BEGIN Selected extract

Tragedy at Henry Hagg Lake: An Unusual Multiple Drowning Case

     On Monday August 25, 2014, 42-year-old Jova Ixtacua, her daughter Gabriela, 25, Jova's son Michael, 15, and Gabriela's 3-year-old son Jeremy Scholl, had gathered at Henry Hagg Lake for a picnic and some swimming. The reservoir was a popular recreational park 25 miles west of Portland, Oregon. The family had traveled to the lake from their home in nearby Hillsboro.

     At six-thirty that Monday evening, a passerby came upon the body of an unconscious or dead child lying on the beach at the water's edge. Emergency personnel tried in vain to revive 3-year-old Jeremy Scholl. The boy was not wearing a lifejacket. On the beach not far from his body lay a towel, a cooler, a purse, four pairs of shoes, and a small dog secured on a leash. Members of the boy's family, people associated with the items on the beach, were nowhere to be found.

     An hour after the discovery of Jeremy Scholl's body, police officers and others began searching the two square miles of Henry Hagg Lake. The next day, at ten-thirty at night, searchers found three bodies floating in eight feet of water 40 feet from the shore about 50 yards from where the 3-year-old's body had washed up. The two women and the teenage boy were identified as Jeremy's grandmother, mother, and uncle.

     Sergeant Bob Ray of the Washington County Sheriff's Office told reporters that, "We are considering the deaths a tragic accident." Investigators believed the 3-year-old had fallen over a steep drop-off into the lake near the spot where the four sets of shoes and other items had been found. According to this theory, the boy's mother, grandmother and uncle had jumped into the water to save him and drowned themselves.

END Selected extract

Task list:
[a] In the Henry Hagg Lake account, how far from the shore were the three bodies found floating?
[b] Return the stretch of the Henry Hagg Lake account from "An hour after" through "mother, and uncle.", copied without any changes.
The rows that come next are not needed for this work.

BEGIN Information

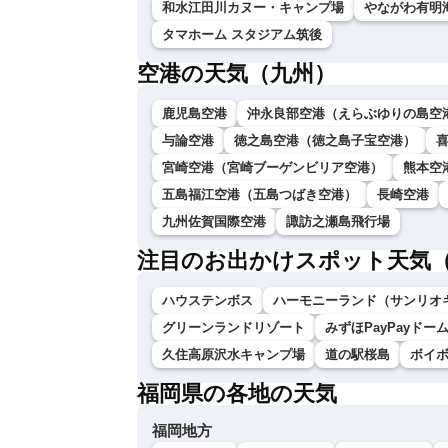
和水江田川カヌー・キャンプ場
やながわ有明
タマホーム スタジアム筑後
空港の天気（九州）
鹿児島空港
沖永良部空港（えらぶゆりの島空
与論空港
徳之島空港（徳之島子宝空港）
宮崎空港（宮崎ブーゲンビリア空港）
熊本空
五島福江空港（五島つばき空港）
長崎空港
九州佐賀国際空港
諏訪之瀬島飛行場
注目のお出かけスポット天気
ハウステンボス
ハーモニーランド（サンリオ
グリーンランドリゾート
みずほPayPayドー
久住高原沢水キャンプ場
道の駅桜島
ボイ
福岡県の各地の天気
福岡地方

END Information

Written responses:
[a] They were found 40 feet from the shore.

[b]
An hour after the discovery of Jeremy Scholl's body, police officers and others began searching the two square miles of Henry Hagg Lake. The next day, at ten-thirty at night, searchers found three bodies floating in eight feet of water 40 feet from the shore about 50 yards from where the 3-year-old's body had washed up. The two women and the teenage boy were identified as Jeremy's grandmother, mother, and uncle.